26th Sep2025

‘Ouija Castle’ VOD Review

by Phil Wheat

Stars: Adam Barnett, Mya Brown, Benedict Clarke, Charlotte Jackson Coleman, Lora Hristova, Lila Lasso, Sophie Rankin, Kate Sandison, Danielle Scott, Zhana Soltani, Chrissie Wunna | Written by Jasmine Ebony Thomas | Directed by Louisa Warren

The latest fairytale horror from director Louisa Warren and her Champdog Films production company – something of a follow-up to Cinderella’s Curse, Ouija Castle started out life as Sleeping Beauty Massacre before being retitled – undoubtedly for fear of being the subject of litigation. Our maybe to fool people into connecting it with the myriad of other “Ouija” movies that have NOTHING to do with each other. Either way, knowing that this should have been a Sleeping Beauty movie actually helps fill in some of the blanks in the script early doors!

Following the death of King Alexander, the once-thriving kingdom slips into chaos as Queen Primrose (Charlotte Jackson Coleman) takes the throne. The queen, distrustful of her own daughter, Princess Thalia, fearing she could challenge her rule, strikes a deal with Queen Velma. However, Queen Velma has her own motivations – forcing Prince Edison to marry her daughters, Princess Sofia to unite the kingdoms and rule them herself… Velma is beholden to a dark master and uses a grotesque ouija board to conjure a dark enchantment that traps Thalia in an endless slumber. See told you this was Sleeping Beauty!

Eventually, after being raped in her sleep one too many times by servant Leyland (Adam Barnett) – who may or may not be the father of the babies our sleepy heroine is carrying, even in slumber – Princess Thalia awakens and that gets Queen Velma REALLY mad. So mad that she kidnaps Thalia, takes her babies from her and uses them in a blood ritual alongside her daughter, Princess Sofia. But where’s Prince Edison in all this, you may ask? Well, he’s swanned off looking for his sister, who we know – thanks to a grisly prologue – has already died at the hands of the evil Velma… And before you ask, Velma, despite being the powerful queen of a kingdom, is merely just the wicked queen from Sleeping Beauty if she lived in her evil witch persona!

You have to hand it to director Louisa Warren and the film’s writer Jasmine Ebony Thomas; they really do not shy away from subject matter that would put off most filmmakers. It feels like Ouija Castle is harkening back to another era – the days when horror really shocked and disgusted. This is exploitation filmmaking at its best – those people who’ve only ever watched mainstream big-budget horror will no doubt be appalled by what they see here. But horror fans? They should seek this out, even more so given that it – honestly – takes Warren’s particular brand of filmmaking into a higher echelon.

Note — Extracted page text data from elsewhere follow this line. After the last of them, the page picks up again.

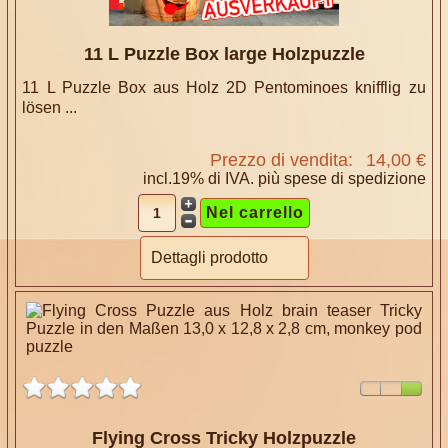
11 L Puzzle Box large Holzpuzzle
11 L Puzzle Box aus Holz 2D Pentominoes knifflig zu
lösen ...
Prezzo di vendita:
14,00 €
incl.19% di IVA. più
spese di spedizione
Dettagli prodotto
Flying Cross Tricky Holzpuzzle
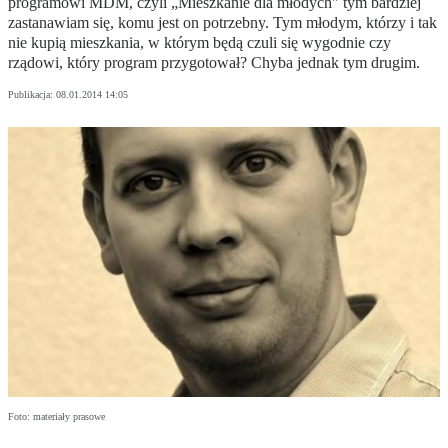
programowi MDM, czyli „Mieszkanie dla młodych" tym bardziej
zastanawiam się, komu jest on potrzebny. Tym młodym, którzy i tak
nie kupią mieszkania, w którym będą czuli się wygodnie czy
rządowi, który program przygotował? Chyba jednak tym drugim.
Publikacja:
08.01.2014 14:05
Foto: materiały prasowe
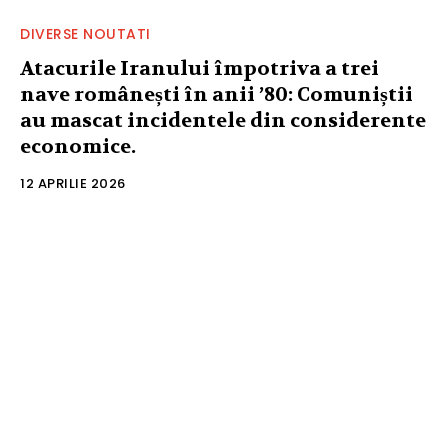
DIVERSE NOUTATI
Atacurile Iranului împotriva a trei
nave românești în anii ’80: Comuniștii
au mascat incidentele din considerente
economice.
12 APRILIE 2026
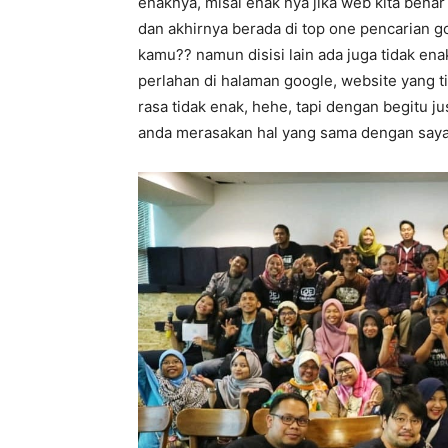
enaknya, misal enak nya jika web kita bena
dan akhirnya berada di top one pencarian g
kamu?? namun disisi lain ada juga tidak en
perlahan di halaman google, website yang ti
rasa tidak enak, hehe, tapi dengan begitu j
anda merasakan hal yang sama dengan say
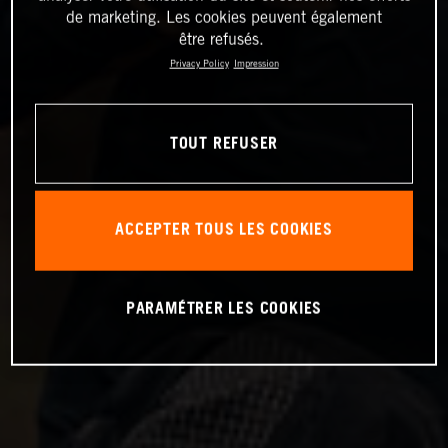
de marketing. Les cookies peuvent également
être refusés.
Privacy Policy
Impression
TOUT REFUSER
ACCEPTER TOUS LES COOKIES
PARAMÉTRER LES COOKIES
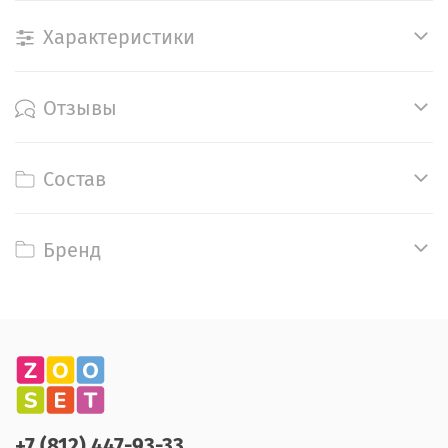
Характеристики
Отзывы
Состав
Бренд
+7 (812) 447-93-33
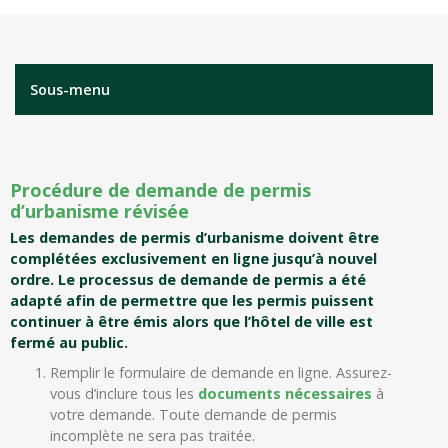
Sous-menu
Procédure de demande de permis
d’urbanisme révisée
Les demandes de permis d’urbanisme doivent être
complétées exclusivement en ligne jusqu’à nouvel
ordre. Le processus de demande de permis a été
adapté afin de permettre que les permis puissent
continuer à être émis alors que l’hôtel de ville est
fermé au public.
Remplir le formulaire de demande en ligne. Assurez-
vous d’inclure tous les
documents nécessaires
à
votre demande. Toute demande de permis
incomplète ne sera pas traitée.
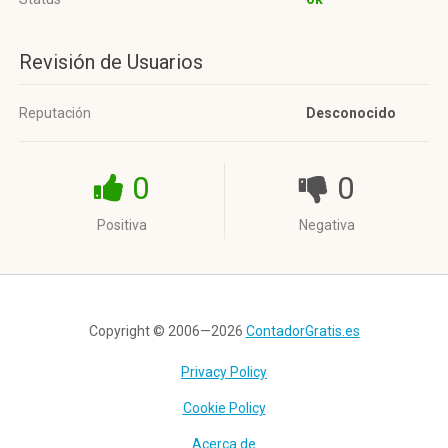
Revisión de Usuarios
Reputación
Desconocido
0
0
Positiva
Negativa
Copyright © 2006—2026
ContadorGratis.es
Privacy Policy
Cookie Policy
Acerca de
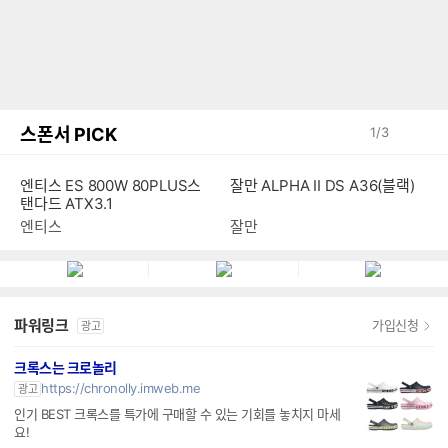
스폰서 PICK
1
/
3
엔티스 ES 800W 80PLUS스
잘만 ALPHA II DS A36(블랙)
탠다드 ATX3.1
엔티스
잘만
파워링크
가입신청
광고
크록스는 크로놀리
https://chronolly.imweb.me
광고
인기 BEST 크록스를 특가에 구매할 수 있는 기회를 놓치지 마세
요!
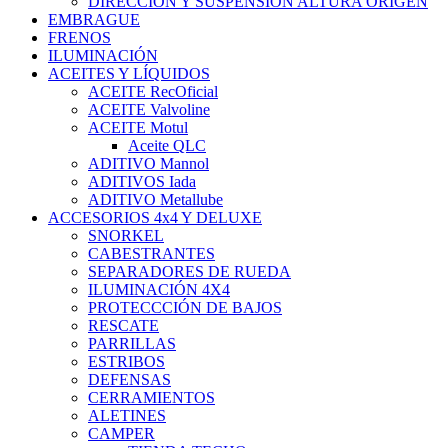
DIRECCIÓN Y SUSPENSIÓN ALTURA ORIGEN
EMBRAGUE
FRENOS
ILUMINACIÓN
ACEITES Y LÍQUIDOS
ACEITE RecOficial
ACEITE Valvoline
ACEITE Motul
Aceite QLC
ADITIVO Mannol
ADITIVOS Iada
ADITIVO Metallube
ACCESORIOS 4x4 Y DELUXE
SNORKEL
CABESTRANTES
SEPARADORES DE RUEDA
ILUMINACIÓN 4X4
PROTECCCIÓN DE BAJOS
RESCATE
PARRILLAS
ESTRIBOS
DEFENSAS
CERRAMIENTOS
ALETINES
CAMPER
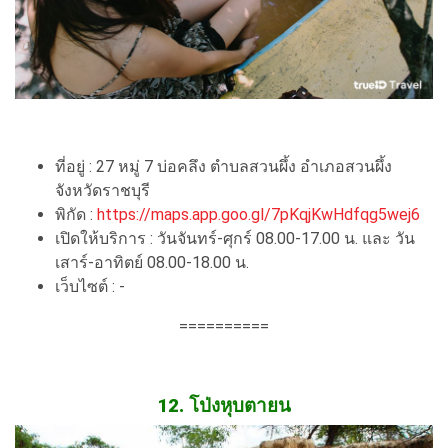
ที่อยู่ : 27 หมู่ 7 บ่อคลึง ตำบลสวนผึ้ง อำเภอสวนผึ้ง
จังหวัดราชบุรี
พิกัด :
https://maps.app.goo.gl/7pKqjKwHdfqg5wej6
เปิดให้บริการ : วันจันทร์-ศุกร์ 08.00-17.00 น. และ วัน
เสาร์-อาทิตย์ 08.00-18.00 น.
เว็บไซต์ : -
==========
12. โป่งหุบตายน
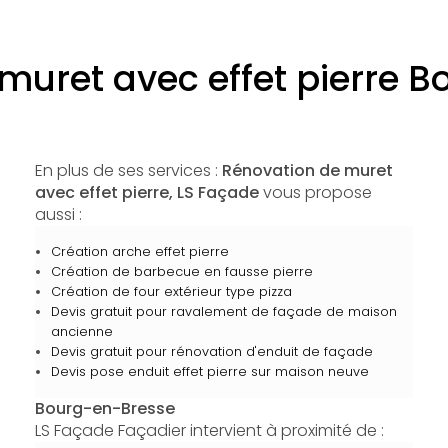
muret avec effet pierre 
En plus de ses services :
Rénovation de muret
avec effet pierre, LS Façade
vous propose
aussi :
Création arche effet pierre
Création de barbecue en fausse pierre
Création de four extérieur type pizza
Devis gratuit pour ravalement de façade de maison
ancienne
Devis gratuit pour rénovation d'enduit de façade
Devis pose enduit effet pierre sur maison neuve
Bourg-en-Bresse
LS Façade Façadier intervient à proximité de :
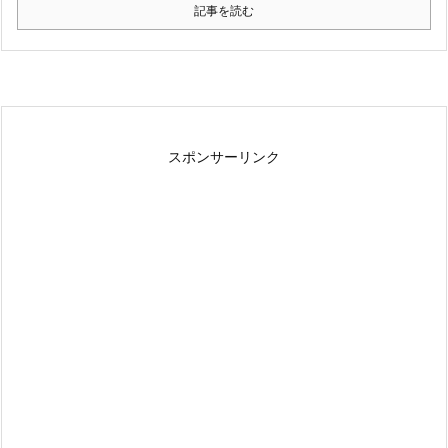
記事を読む
スポンサーリンク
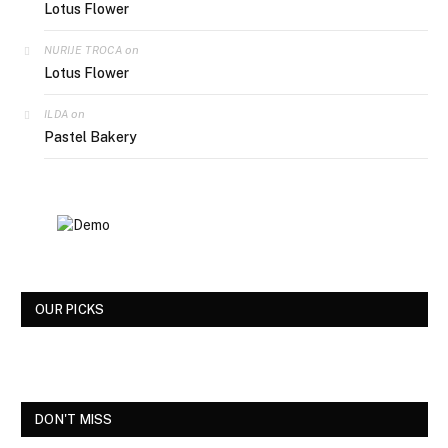
Lotus Flower
on
NURIJE TROCA
Lotus Flower
on
ILDA
Pastel Bakery
OUR PICKS
DON'T MISS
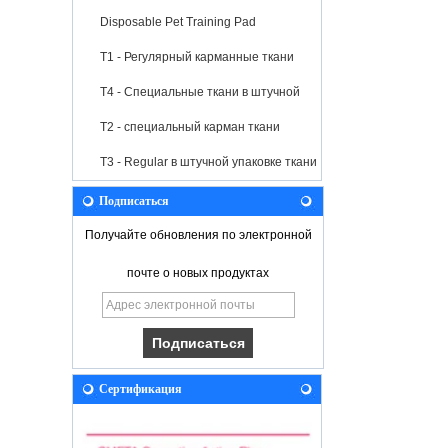
Disposable Pet Training Pad
T1 - Регулярный карманные ткани
T4 - Специальные ткани в штучной
упаковке
T2 - специальный карман ткани
T3 - Regular в штучной упаковке ткани
Подписаться
Получайте обновления по электронной
почте о новых продуктах
Сертификация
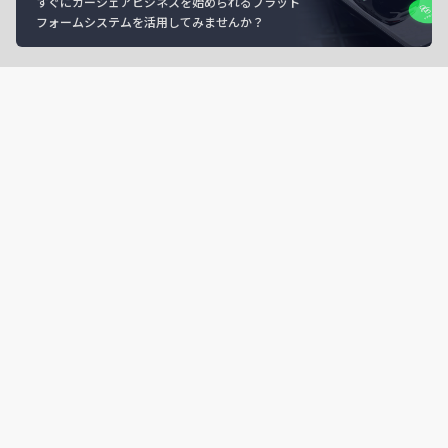
すぐにカーシェアビジネスを始められるプラット
フォームシステムを活用してみませんか？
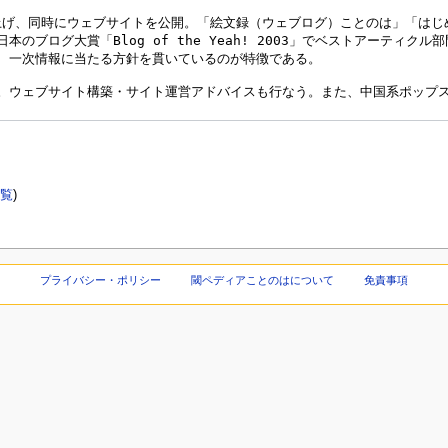
覧
)
プライバシー・ポリシー
閾ペディアことのはについて
免責事項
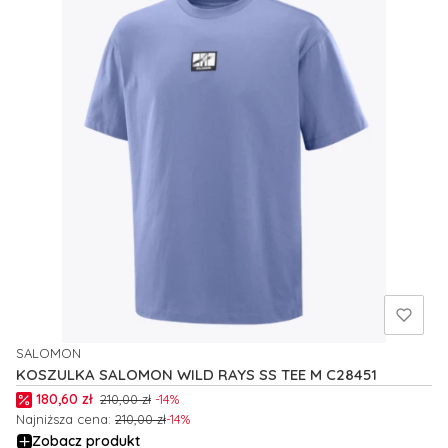
SALOMON
PRODUCENT
KOSZULKA SALOMON WILD RAYS SS TEE M C28451
Cena promocyjna
180,60 zł
210,00 zł
-14%
Najniższa cena:
210,00 zł
-14%
Zobacz produkt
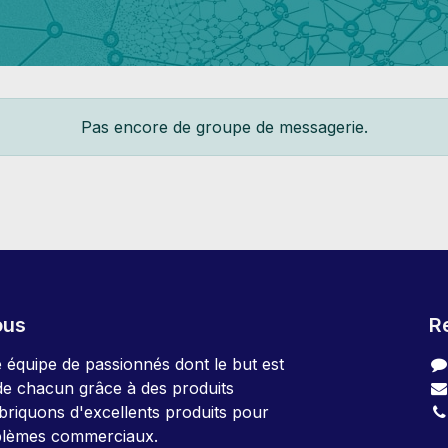
Pas encore de groupe de messagerie.
ous
R
quipe de passionnés dont le but est
 de chacun grâce à des produits
abriquons d'excellents produits pour
blèmes commerciaux.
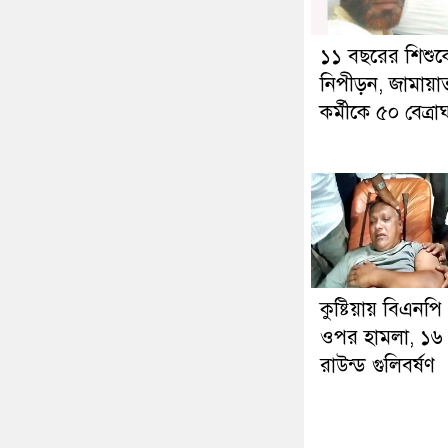
১১ বছরের শিশু
নিপীড়ন, জামায়া
কর্মীকে ৫০ বেত্রা
কুষ্টিয়ায় বিএনপি
ওপর হামলা, ১৬
রাউন্ড গুলিবর্ষণ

Speaking of a “particular brand of filmmaking”, when you sit down to watch low-budget British genre films (especially from the likes of Proportion/Jagged Edge and Champdog), you come to expect a few things – a lot of time spent on characters talking rather than any action. And special effects created with, typically, bad CGI (and only bad because there’s no budget for them). Yet Ouija Castle belies those expectations, both in the way the horror starts from the get-go, with the story told in tandem with the introduction of the cast of characters, and the focus on PRACTICAL effects rather than CGI. For yes, this film features superb, and gloriously over-the-top, gore effects – hacking at flesh with hooks and knives, carving out intestines with an axe, smashing faces in, cannibalism, skinning, this film has it all(!) – and most are done with practical effects rather than CGI, adding a truly grisly edge to this particular fairytale fear flick. If anything, the gore is the real highlight of this film, which is – honestly – bloody refreshing (pun intended). It’s bout time we had more filmmakers producing horror films that feature gore-for-gore’s sake… besides the Terrifier franchise that is!

Things build to an eventual crescendo as, desperate for revenge, Princess Thalia strikes a deal with the same demon Velma has been working with for vengeance against Velma, her daughter and pretty much anyone who gets in her way; leading to a finale that – had the film kept its original moniker – would have REALLY lived up to the title!

Ultimately, Ouija Castle is a far cry from Louisa Warren’s early work, showing how far she has come as a filmmaker and proves, that with a decent budget and a solid premise, she can turn out a film far better than most of the films we’ve had recently that took public domain fairytales and former children’s properties and turned them into horror movies – including those from the Pooh-niverse!

****½  4.5/5

Ouija Castle is available to stream on Plex and Tubi or rent/buy on Amazon Prime now.